Bilfinger heeft verzocht om deze beschikking niet uitvoerbaar te verklaren, dan wel dat [eiser] een bankgarantie zal moeten afgeven. Bij de beoordeling van een verzoek op grond van artikel 233 Rv dienen de belangen van partijen te worden afgewogen in het licht van de omstandigheden van het geval. Bij de belangenafweging moet de kans van slagen van een eventueel aan te wenden rechtsmiddel in de regel buiten beschouwing blijven en wordt degene die een veroordeling tot betaling van een geldsom verkrijgt, vermoed het vereiste belang bij uitvoerbaarverklaring bij voorraad te hebben (vergelijk HR 20 maart 2015, ECLI:NL:HR:2015:688).

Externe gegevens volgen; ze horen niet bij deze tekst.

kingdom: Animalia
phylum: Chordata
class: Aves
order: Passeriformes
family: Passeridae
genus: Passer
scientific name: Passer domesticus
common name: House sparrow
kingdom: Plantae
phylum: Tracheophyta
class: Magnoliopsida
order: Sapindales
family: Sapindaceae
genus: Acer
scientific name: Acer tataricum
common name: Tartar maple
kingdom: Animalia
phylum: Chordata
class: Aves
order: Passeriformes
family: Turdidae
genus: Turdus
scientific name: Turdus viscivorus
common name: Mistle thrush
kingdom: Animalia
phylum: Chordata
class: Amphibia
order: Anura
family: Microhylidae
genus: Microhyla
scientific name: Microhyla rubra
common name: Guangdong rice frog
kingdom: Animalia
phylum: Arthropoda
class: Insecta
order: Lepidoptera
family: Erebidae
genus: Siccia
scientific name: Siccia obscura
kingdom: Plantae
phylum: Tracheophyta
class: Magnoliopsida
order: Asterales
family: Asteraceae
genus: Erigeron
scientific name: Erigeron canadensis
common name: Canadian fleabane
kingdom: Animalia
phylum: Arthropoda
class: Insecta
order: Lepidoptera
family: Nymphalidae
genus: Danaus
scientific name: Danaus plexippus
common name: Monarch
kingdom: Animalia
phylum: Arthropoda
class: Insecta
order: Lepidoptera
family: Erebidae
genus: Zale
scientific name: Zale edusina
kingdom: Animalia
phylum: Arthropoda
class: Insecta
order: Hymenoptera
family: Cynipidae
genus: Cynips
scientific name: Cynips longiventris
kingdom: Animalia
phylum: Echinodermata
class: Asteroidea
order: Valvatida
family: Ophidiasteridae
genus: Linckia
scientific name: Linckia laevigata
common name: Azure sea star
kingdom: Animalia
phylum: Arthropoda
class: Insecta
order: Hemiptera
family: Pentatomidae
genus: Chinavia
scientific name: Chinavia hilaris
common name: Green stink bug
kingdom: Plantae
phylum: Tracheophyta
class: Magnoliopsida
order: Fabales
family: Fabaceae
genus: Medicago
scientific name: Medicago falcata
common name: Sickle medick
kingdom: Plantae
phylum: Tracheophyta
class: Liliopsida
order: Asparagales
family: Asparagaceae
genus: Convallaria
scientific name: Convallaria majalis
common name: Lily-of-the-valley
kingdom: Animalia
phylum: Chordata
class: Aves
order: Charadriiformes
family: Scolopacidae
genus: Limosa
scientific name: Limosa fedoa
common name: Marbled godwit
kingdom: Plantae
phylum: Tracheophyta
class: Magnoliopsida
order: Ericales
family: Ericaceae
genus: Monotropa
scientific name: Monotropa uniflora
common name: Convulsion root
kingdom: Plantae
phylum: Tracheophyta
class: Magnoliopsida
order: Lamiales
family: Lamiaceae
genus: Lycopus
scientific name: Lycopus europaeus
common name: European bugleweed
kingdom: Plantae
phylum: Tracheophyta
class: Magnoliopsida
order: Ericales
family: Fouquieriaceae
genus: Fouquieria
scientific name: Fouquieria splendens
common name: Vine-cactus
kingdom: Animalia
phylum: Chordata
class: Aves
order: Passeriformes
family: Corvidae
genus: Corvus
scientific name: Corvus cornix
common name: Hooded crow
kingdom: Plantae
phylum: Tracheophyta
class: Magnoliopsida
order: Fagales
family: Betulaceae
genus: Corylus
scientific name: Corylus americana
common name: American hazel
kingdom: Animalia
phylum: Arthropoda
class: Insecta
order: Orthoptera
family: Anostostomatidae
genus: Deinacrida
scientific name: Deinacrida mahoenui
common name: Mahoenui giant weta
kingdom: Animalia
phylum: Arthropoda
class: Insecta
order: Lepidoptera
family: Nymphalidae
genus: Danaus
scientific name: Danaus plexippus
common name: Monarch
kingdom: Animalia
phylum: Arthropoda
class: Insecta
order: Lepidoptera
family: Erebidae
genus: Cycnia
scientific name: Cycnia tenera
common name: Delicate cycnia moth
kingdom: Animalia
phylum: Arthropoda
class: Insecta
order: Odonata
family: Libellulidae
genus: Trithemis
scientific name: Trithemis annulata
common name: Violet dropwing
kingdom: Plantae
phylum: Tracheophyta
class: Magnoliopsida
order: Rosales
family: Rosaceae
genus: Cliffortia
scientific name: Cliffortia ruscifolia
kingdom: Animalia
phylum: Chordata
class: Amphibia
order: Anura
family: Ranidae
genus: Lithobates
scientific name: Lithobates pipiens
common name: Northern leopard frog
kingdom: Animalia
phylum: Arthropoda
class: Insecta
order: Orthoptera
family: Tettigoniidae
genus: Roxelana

Voorts dient een daartegenover gesteld restitutierisico geconcretiseerd te worden (HR 17 juni 1994, NJ 1994/591) en staan mogelijk ingrijpende gevolgen van de executie, die moeilijk ongedaan gemaakt kunnen worden, op zichzelf niet aan uitvoerbaarverklaring bij voorraad in de weg, maar moeten worden meegewogen bij de belangenafweging (HR 28 mei 1993, NJ 1993/468). De kantonrechter ziet hiertoe geen aanleiding omdat gelet op voormeld uitgangspunt [eiser] wordt vermoed het vereiste belang bij uitvoerbaarheid bij voorraad te hebben. Dit brengt mee dat het allereerst op de weg van Bilfinger ligt om concrete feiten en omstandigheden aan te voeren en onder verwijzing daarnaar te stellen dat hun belangen bij het achterwege blijven van uitvoerbaarverklaring bij voorraad prevaleren boven de belangen van [eiser] bij toewijzing van de betreffende vordering. In dit geval heeft Bilfinger enkel verzocht om de beschikking niet uitvoerbaar bij voorraad te verklaren dan wel dat er een bankgarantie dient te worden afgegeven, maar heeft dit verder niet van een motivering voorzien. Enkel om die reden zal de kantonrechter voorbij gaan aan het verzoek van Bilfinger. Bilfinger heeft op geen enkele wijze het restitutierisico van een onderbouwing voorzien. De kantonrechter zal dan ook geen zekerheidsstelling opleggen.
Beslissing
De kantonrechter:
I. verklaart voor recht te verklaren dat aan het ontslag geen dringende reden ten grondslag ligt;
II. veroordeelt Bilfinger tot betaling van een bedrag van € 32.068,46 bruto aan transitievergoeding, te vermeerderen met de wettelijke rente over dit bedrag vanaf 23 juni 2021 tot en met de dag van algehele voldoening;
III. veroordeelt Bilfinger tot betaling van een bedrag van € 15.282,83 aan vergoeding wegens onregelmatige opzegging, te vermeerderen met de wettelijke rente over dit bedrag vanaf 23 juli 2021 tot en met de dag van algehele voldoening;
IV. veroordeelt Bilfinger tot overlegging aan [eiser] van een correcte bruto-netto specificatie van de toegewezen bedragen;
V. veroordeelt Bilfinger tot betaling van de proceskosten welke aan de zijde van [eiser] zijn begroot op € 935,83;
VI. verklaart deze beschikking tot zover uitvoerbaar bij voorraad;
VII. wijst af het meer of anders verzochte.
Aldus gewezen door mr. R.Tj. Terpstra, kantonrechter, en uitgesproken ter openbare terechtzitting van 4 november 2021 in tegenwoordigheid van de griffier.